Bayam yang dipilih ditanam di kantong gantung itu juga sebab kerjasama di waktu lampau, di mana para ibu Wasiat Sejahtera berlatih membuat kudapan stik keju dengan variasi bahan bayam brazil (Alternanthera sissoo) yang memang berdaun lebih tebal.
“Dengan sekarang kita tanam sendiri, produksinya akan lebih lancar,” kata Aminah.
Lebih kurang sebulan setelah ditanam, Amaranthus tricolor L (bayam merah) dan Ipomoea reptans (kangkung darat), sudah bisa dipanen. Menurut Ana mengutip keterangan instrukturnya, pada kangkung bila panennya dengan cara dipotong, bukan dicabut, maka bisa segera panen lagi lebih kurang seminggu kemudian. Satu kali tanam, bisa panen sebanyak 3-6 kali.

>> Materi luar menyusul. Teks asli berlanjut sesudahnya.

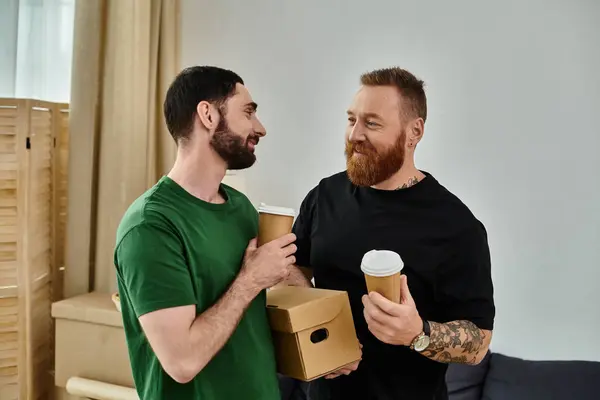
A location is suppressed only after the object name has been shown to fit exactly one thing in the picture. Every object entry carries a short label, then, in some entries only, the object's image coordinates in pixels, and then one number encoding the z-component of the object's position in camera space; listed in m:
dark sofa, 2.23
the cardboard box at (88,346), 2.39
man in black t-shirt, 1.55
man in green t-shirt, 1.22
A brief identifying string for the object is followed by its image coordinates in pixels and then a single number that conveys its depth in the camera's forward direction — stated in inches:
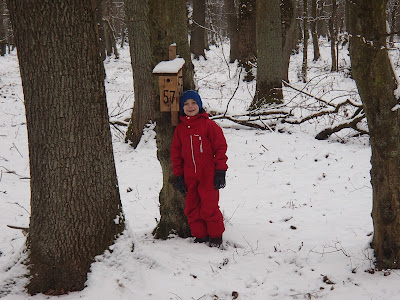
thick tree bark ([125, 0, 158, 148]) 305.6
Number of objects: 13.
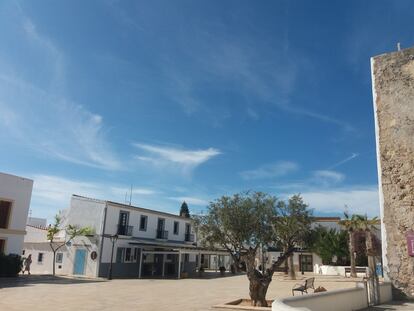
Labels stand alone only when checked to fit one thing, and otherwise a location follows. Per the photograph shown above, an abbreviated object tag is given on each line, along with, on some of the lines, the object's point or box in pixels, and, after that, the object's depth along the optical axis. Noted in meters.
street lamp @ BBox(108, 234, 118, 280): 29.47
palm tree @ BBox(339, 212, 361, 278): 33.88
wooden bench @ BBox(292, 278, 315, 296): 14.96
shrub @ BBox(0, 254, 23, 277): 24.67
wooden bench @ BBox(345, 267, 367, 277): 37.81
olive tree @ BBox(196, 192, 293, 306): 14.05
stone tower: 14.45
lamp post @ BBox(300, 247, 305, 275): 45.40
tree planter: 12.97
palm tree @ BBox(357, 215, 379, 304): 13.27
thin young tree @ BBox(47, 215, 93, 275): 30.76
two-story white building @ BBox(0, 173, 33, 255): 26.03
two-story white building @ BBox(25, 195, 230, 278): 30.48
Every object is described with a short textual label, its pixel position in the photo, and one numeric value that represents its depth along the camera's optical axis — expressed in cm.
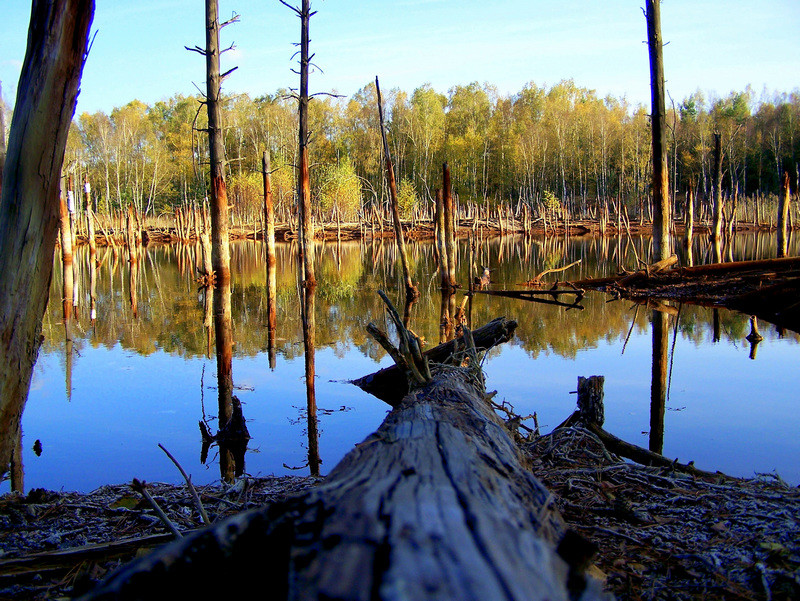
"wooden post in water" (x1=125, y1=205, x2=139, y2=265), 2248
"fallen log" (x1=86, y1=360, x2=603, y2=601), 130
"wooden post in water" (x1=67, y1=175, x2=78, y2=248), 1552
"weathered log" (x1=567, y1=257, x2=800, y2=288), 1144
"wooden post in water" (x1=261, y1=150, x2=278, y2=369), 983
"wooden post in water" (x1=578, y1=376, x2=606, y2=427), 421
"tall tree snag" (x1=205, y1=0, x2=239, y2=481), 1196
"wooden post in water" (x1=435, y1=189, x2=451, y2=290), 1467
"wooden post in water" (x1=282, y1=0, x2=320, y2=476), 1537
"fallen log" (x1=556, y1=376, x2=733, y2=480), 354
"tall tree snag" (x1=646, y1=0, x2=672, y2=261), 1338
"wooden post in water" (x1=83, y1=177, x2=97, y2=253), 1724
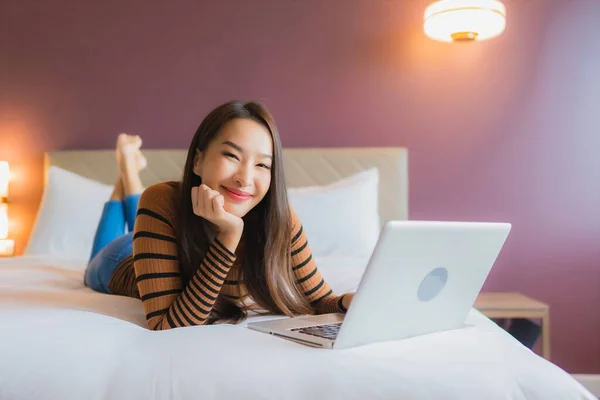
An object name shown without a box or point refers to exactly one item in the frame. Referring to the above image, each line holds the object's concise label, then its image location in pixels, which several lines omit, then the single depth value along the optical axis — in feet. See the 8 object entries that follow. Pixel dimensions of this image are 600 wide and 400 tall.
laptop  3.72
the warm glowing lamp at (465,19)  10.01
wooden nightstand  9.21
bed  3.53
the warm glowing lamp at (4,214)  10.96
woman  4.63
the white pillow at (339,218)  9.19
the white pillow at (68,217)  9.68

Bayam juga begitu. Asal sabar panen dengan cara dipotong-bukan dicabut tadi, juga bisa 3-6 kali panen sekali tanam. Malah, bila mau lebih repot, yang dipetik hanya daun-daun terluar, atau yang dipotong hanya batang muda, maka panennya bisa dilakukan 2–3 kali seminggu. Apalagi bila sang bayam tumbuh lebat.
“Lumayanlah jadi bisa hemat. Tidak setiap mau masak lalu belanja,” ujar Ana. Uang belanja hemat, gizi terjamin, lingkungan teduh, bertetangga jadi akrab.
“Kami juga senang bisa membantu,” kata Humas KPI, Dodi Yapsenang, semringah. Vertical garden di Gunung Polisi itu, tambahnya, adalah bukti “tidak punya” bukan berarti “tidak bisa”.